— WHAT YOU ARE ASKED TO DO —
Search for the word "Russell" in the entries. Each line that holds it should be copied.

RECORDS SHOWN section start

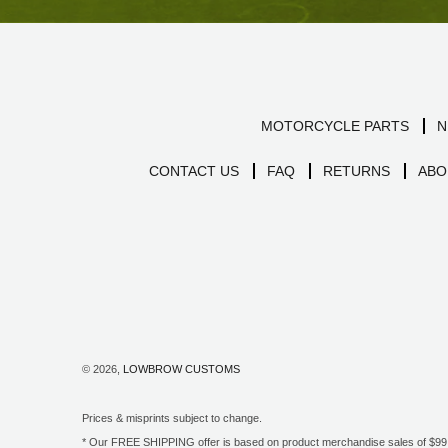
MOTORCYCLE PARTS
N
CONTACT US
FAQ
RETURNS
ABO
© 2026,
LOWBROW CUSTOMS
Prices & misprints subject to change.
* Our FREE SHIPPING offer is based on product merchandise sales of $99 an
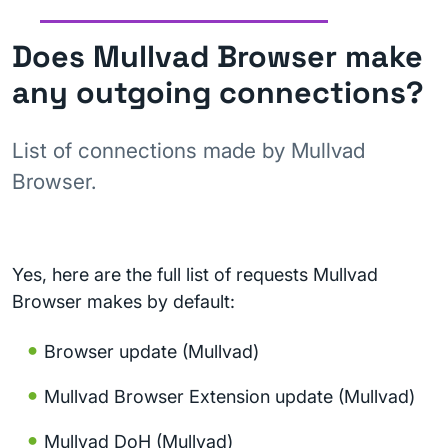
Does Mullvad Browser make
any outgoing connections?
List of connections made by Mullvad
Browser.
Yes, here are the full list of requests Mullvad
Browser makes by default:
Browser update (Mullvad)
Mullvad Browser Extension update (Mullvad)
Mullvad DoH (Mullvad)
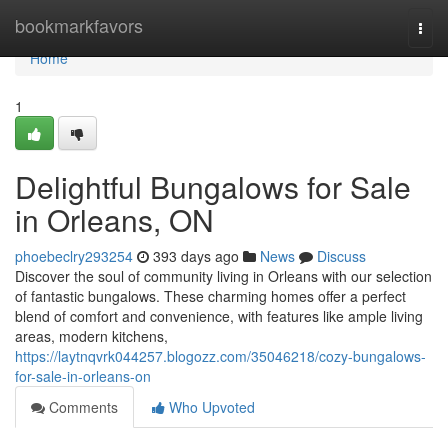
Home
bookmarkfavors
Togg
navi
Home
1
Delightful Bungalows for Sale
in Orleans, ON
phoebeclry293254
393 days ago
News
Discuss
Discover the soul of community living in Orleans with our selection
of fantastic bungalows. These charming homes offer a perfect
blend of comfort and convenience, with features like ample living
areas, modern kitchens,
https://laytnqvrk044257.blogozz.com/35046218/cozy-bungalows-
for-sale-in-orleans-on
Comments
Who Upvoted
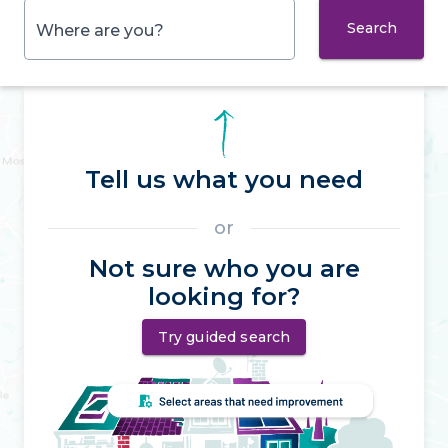
Search
Where are you?
Tell us what you need
or
Not sure who you are
looking for?
Try guided search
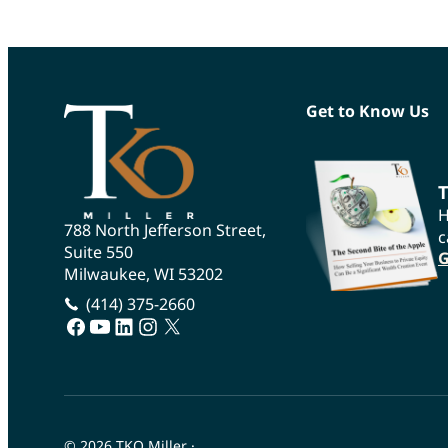
Get to Know Us
T
H
788 North Jefferson Street,
c
Suite 550
G
Milwaukee, WI 53202
(414) 375-2660
facebook
youtube
linkedin
instagram
twitter
© 2026 TKO Miller
·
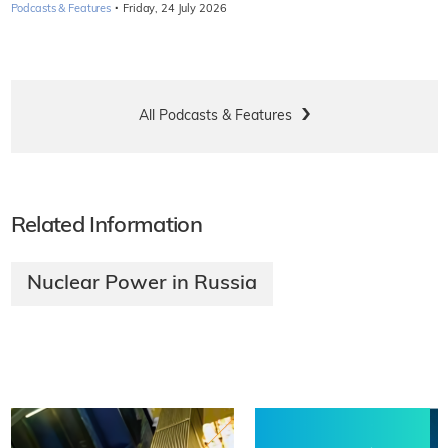
·
Podcasts & Features
Friday, 24 July 2026
All Podcasts & Features
Related Information
Nuclear Power in Russia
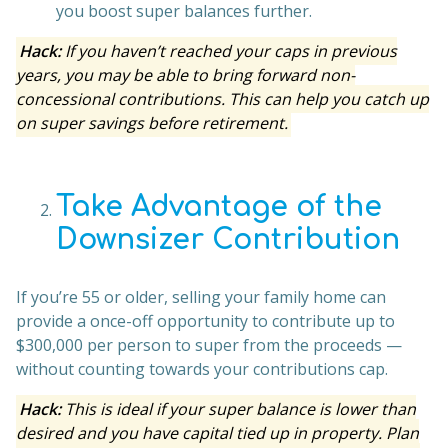
you boost super balances further.
Hack:
If you haven’t reached your caps in previous
years, you may be able to bring forward non-
concessional contributions. This can help you catch up
on super savings before retirement.
Take Advantage of the
Downsizer Contribution
If you’re 55 or older, selling your family home can
provide a once-off opportunity to contribute up to
$300,000 per person to super from the proceeds —
without counting towards your contributions cap.
Hack:
This is ideal if your super balance is lower than
desired and you have capital tied up in property. Plan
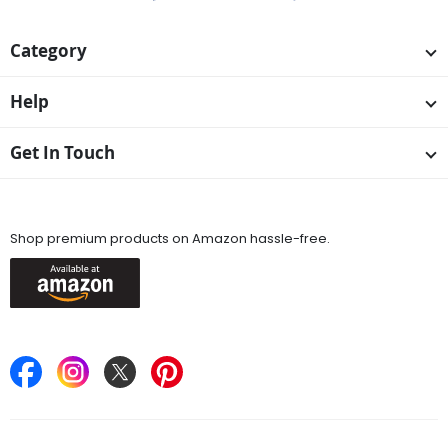
Category
Help
Get In Touch
Available On
Shop premium products on Amazon hassle-free.
Keep in Touch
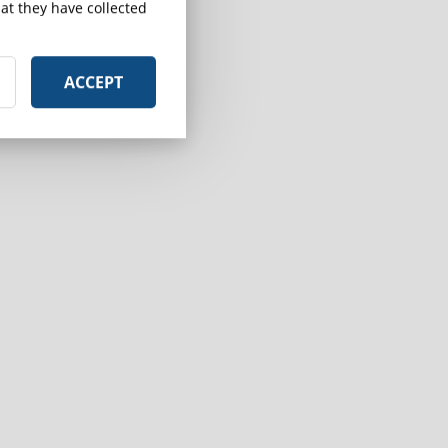
at they have collected
ACCEPT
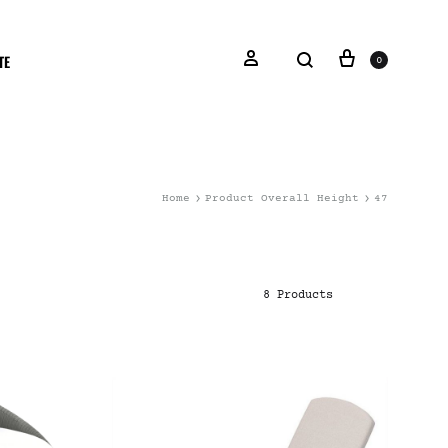
TE
0
Home
Product Overall Height
47
8 Products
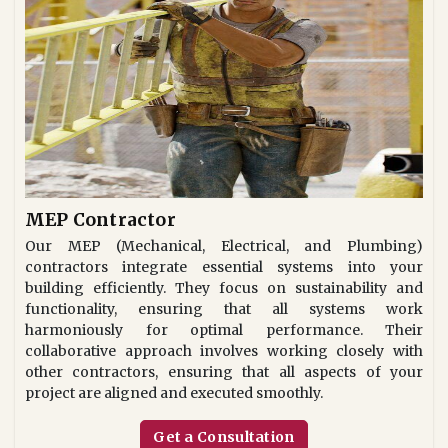
MEP Contractor
Our MEP (Mechanical, Electrical, and Plumbing)
contractors integrate essential systems into your
building efficiently. They focus on sustainability and
functionality, ensuring that all systems work
harmoniously for optimal performance. Their
collaborative approach involves working closely with
other contractors, ensuring that all aspects of your
project are aligned and executed smoothly.
Get a Consultation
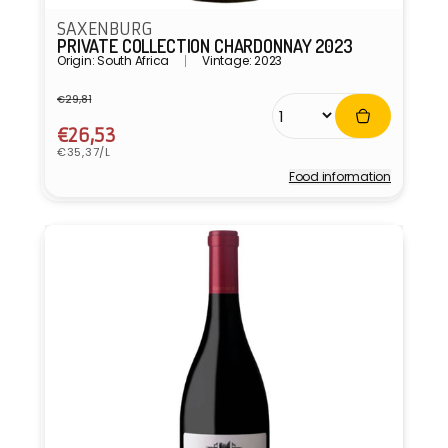
SAXENBURG
PRIVATE COLLECTION CHARDONNAY 2023
Origin: South Africa
Vintage: 2023
€29,81
Regular
Sale
price
price
€26,53
Unit
€35,37/L
price
Food information
Vendor:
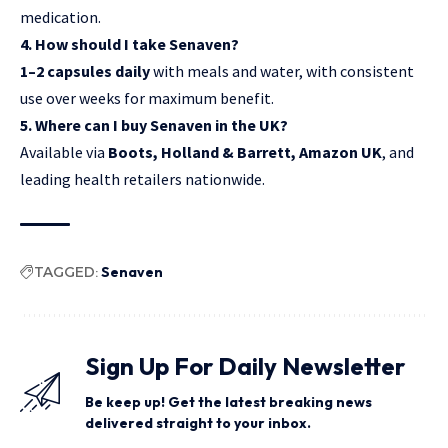
medication.
4. How should I take Senaven?
1–2 capsules daily
with meals and water, with consistent
use over weeks for maximum benefit.
5. Where can I buy Senaven in the UK?
Available via
Boots, Holland & Barrett, Amazon UK
, and
leading health retailers nationwide.
TAGGED:
Senaven
Sign Up For Daily Newsletter
Be keep up! Get the latest breaking news
delivered straight to your inbox.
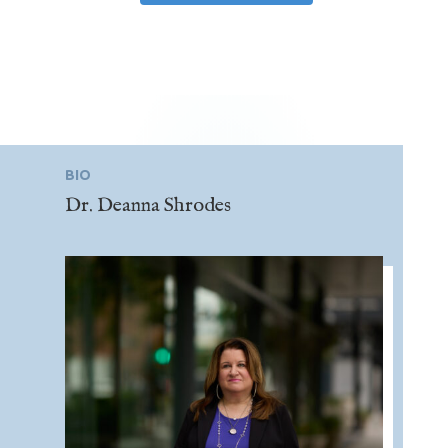
BIO
Dr. Deanna Shrodes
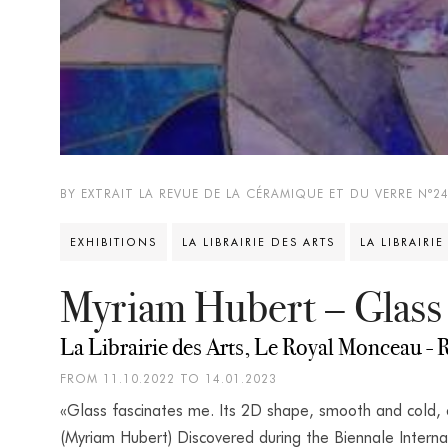
BY EXTRAIT LA REVUE DE LA CÉRAMIQUE ET DU VERRE N°2
EXHIBITIONS
LA LIBRAIRIE DES ARTS
LA LIBRAIRIE
Myriam Hubert – Glass
La Librairie des Arts, Le Royal Monceau - R
FROM 11.10.2022 TO 14.01.2023
«Glass fascinates me. Its 2D shape, smooth and cold,
(Myriam Hubert) Discovered during the Biennale Interna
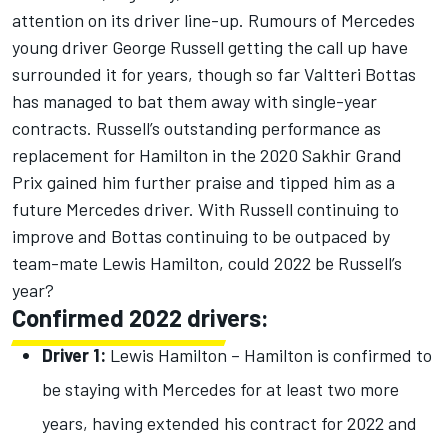
attention on its driver line-up. Rumours of Mercedes
young driver George Russell getting the call up have
surrounded it for years, though so far Valtteri Bottas
has managed to bat them away with single-year
contracts. Russell’s outstanding performance as
replacement for Hamilton in the 2020 Sakhir Grand
Prix gained him further praise and tipped him as a
future Mercedes driver. With Russell continuing to
improve and Bottas continuing to be outpaced by
team-mate Lewis Hamilton, could 2022 be Russell’s
year?
Confirmed 2022 drivers:
Driver 1:
Lewis Hamilton – Hamilton is confirmed to
be staying with Mercedes for at least two more
years, having extended his contract for 2022 and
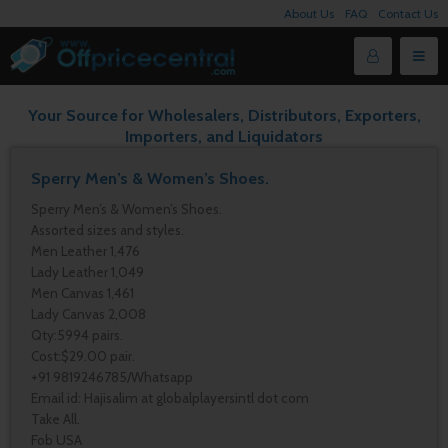
About Us
FAQ
Contact Us
Your Source for Wholesalers, Distributors, Exporters,
Importers, and Liquidators
Sperry Men’s & Women’s Shoes.
Sperry Men’s & Women’s Shoes.
Assorted sizes and styles.
Men Leather 1,476
Lady Leather 1,049
Men Canvas 1,461
Lady Canvas 2,008
Qty:5994 pairs.
Cost:$29.00 pair.
+91 9819246785/Whatsapp
Email id: Hajisalim at globalplayersintl dot com
Take All.
Fob USA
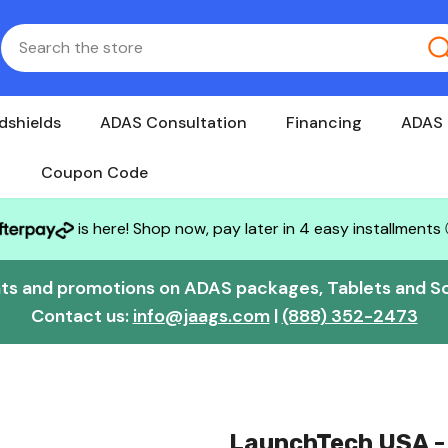
dshields
ADAS Consultation
Financing
ADAS 
Coupon Code
is here! Shop now, pay later in 4 easy installments
nts and promotions on ADAS packages, Tablets and S
Contact us:
info@jaags.com
|
(888) 352-2473
LaunchTech USA -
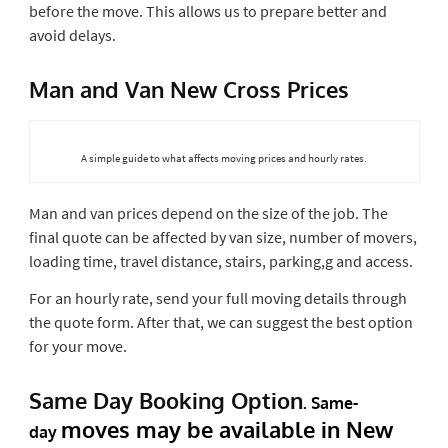
before the move. This allows us to prepare better and
avoid delays.
Man and Van New Cross Prices
A simple guide to what affects moving prices and hourly rates.
Man and van prices depend on the size of the job. The
final quote can be affected by van size, number of movers,
loading time, travel distance, stairs, parking,g and access.
For an hourly rate, send your full moving details through
the quote form. After that, we can suggest the best option
for your move.
Same Day Booking Option
.
Same-
moves
may be available in New
day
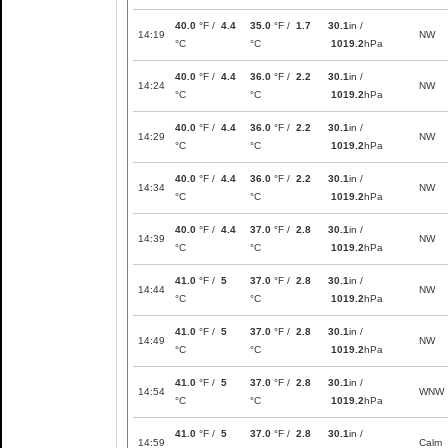
40.0
°F /
4.4
35.0
°F /
1.7
30.1
in /
14:19
NW
°C
°C
1019.2
hPa
40.0
°F /
4.4
36.0
°F /
2.2
30.1
in /
14:24
NW
°C
°C
1019.2
hPa
40.0
°F /
4.4
36.0
°F /
2.2
30.1
in /
14:29
NW
°C
°C
1019.2
hPa
40.0
°F /
4.4
36.0
°F /
2.2
30.1
in /
14:34
NW
°C
°C
1019.2
hPa
40.0
°F /
4.4
37.0
°F /
2.8
30.1
in /
14:39
NW
°C
°C
1019.2
hPa
41.0
°F /
5
37.0
°F /
2.8
30.1
in /
14:44
NW
°C
°C
1019.2
hPa
41.0
°F /
5
37.0
°F /
2.8
30.1
in /
14:49
NW
°C
°C
1019.2
hPa
41.0
°F /
5
37.0
°F /
2.8
30.1
in /
14:54
WNW
°C
°C
1019.2
hPa
41.0
°F /
5
37.0
°F /
2.8
30.1
in /
14:59
Calm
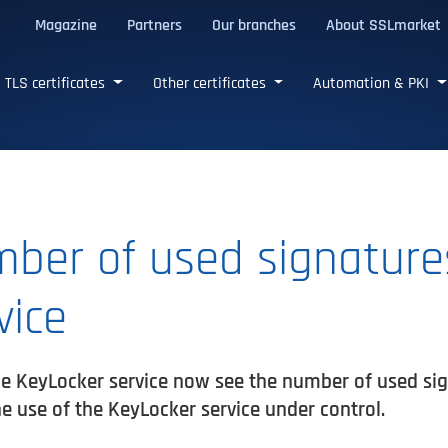
Magazine
Partners
Our branches
About SSLmarket
certificates
TLS certificates
Other certificates
Automation & PKI
ber of used signatures
vice
e KeyLocker service now see the number of used sign
e use of the KeyLocker service under control.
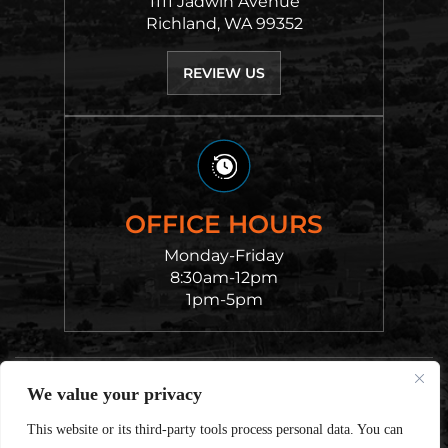
1111 Jadwin Avenue
Richland, WA 99352
REVIEW US
OFFICE HOURS
Monday-Friday
8:30am-12pm
1pm-5pm
© 2026 Chvatal King Cantu Law • All Rights Reserved.
We value your privacy
Disclaimer
|
Site Map
|
Privacy Policy.
Digital
Marketing By:
This website or its third-party tools process personal data. You can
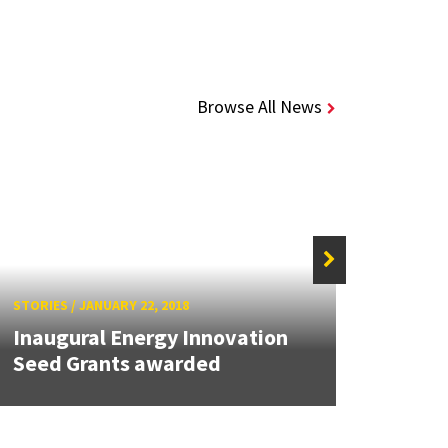
Browse All News
STORIES
/
JANUARY 22, 2018
STORIE
Inaugural Energy Innovation
MATR
Seed Grants awarded
Buil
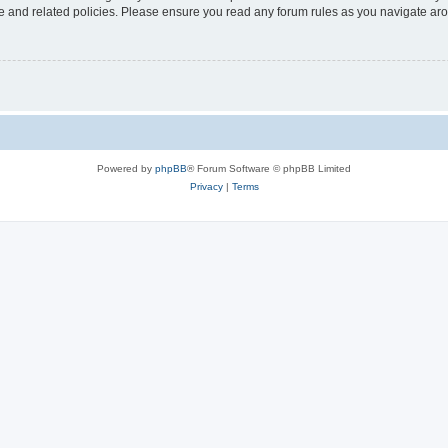
use and related policies. Please ensure you read any forum rules as you navigate ar
Powered by
phpBB
® Forum Software © phpBB Limited
Privacy
|
Terms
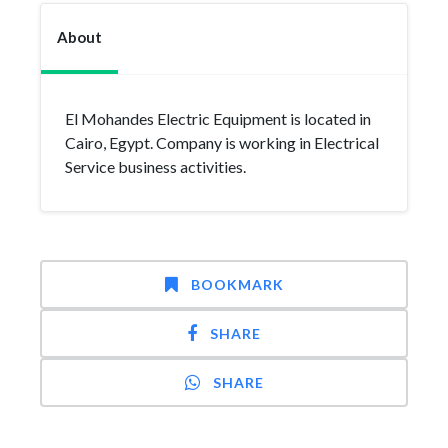
About
El Mohandes Electric Equipment is located in
Cairo, Egypt. Company is working in Electrical
Service business activities.
BOOKMARK
SHARE
SHARE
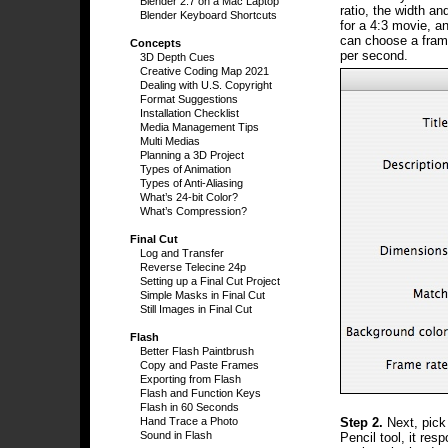
Blender 2.7 on a Mac Laptop
ratio, the width a
Blender Keyboard Shortcuts
for a 4:3 movie, a
can choose a frame
Concepts
per second.
3D Depth Cues
Creative Coding Map 2021
Dealing with U.S. Copyright
Format Suggestions
Installation Checklist
Media Management Tips
Multi Medias
Planning a 3D Project
Types of Animation
Types of Anti-Aliasing
What’s 24-bit Color?
What’s Compression?
Final Cut
Log and Transfer
Reverse Telecine 24p
Setting up a Final Cut Project
Simple Masks in Final Cut
Still Images in Final Cut
Flash
Better Flash Paintbrush
Copy and Paste Frames
Exporting from Flash
Flash and Function Keys
Flash in 60 Seconds
Step 2.
Next, pick
Hand Trace a Photo
Sound in Flash
Pencil tool, it res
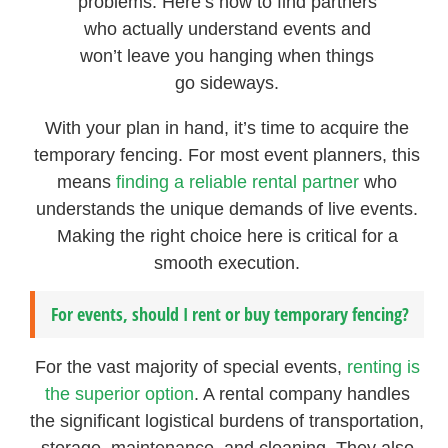
problems. Here’s how to find partners
who actually understand events and
won’t leave you hanging when things
go sideways.
With your plan in hand, it’s time to acquire the
temporary fencing. For most event planners, this
means
finding a reliable rental partner
who
understands the unique demands of live events.
Making the right choice here is critical for a
smooth execution.
For events, should I rent or buy temporary fencing?
For the vast majority of special events,
renting is
the superior option
. A rental company handles
the significant logistical burdens of transportation,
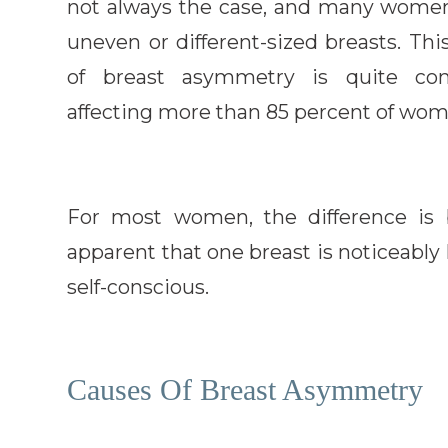
not always the case, and many wome
uneven or different-sized breasts. Thi
of breast asymmetry is quite co
affecting more than 85 percent of wo
For most women, the difference is b
apparent that one breast is noticeably 
self-conscious.
Causes Of Breast Asymmetry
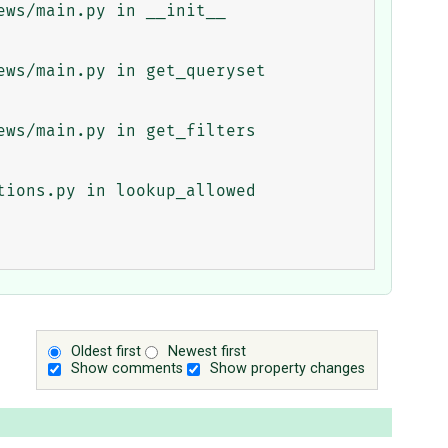
ws/main.py in __init__

ws/main.py in get_queryset

ws/main.py in get_filters

ions.py in lookup_allowed

Oldest first
Newest first
Show comments
Show property changes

RECORDS SHOWN section end

— ANSWER TO THE PROBLEM —
young driver George Russell getting the call up have
contracts. Russell’s outstanding performance as
future Mercedes driver. With Russell continuing to
team-mate Lewis Hamilton, could 2022 be Russell’s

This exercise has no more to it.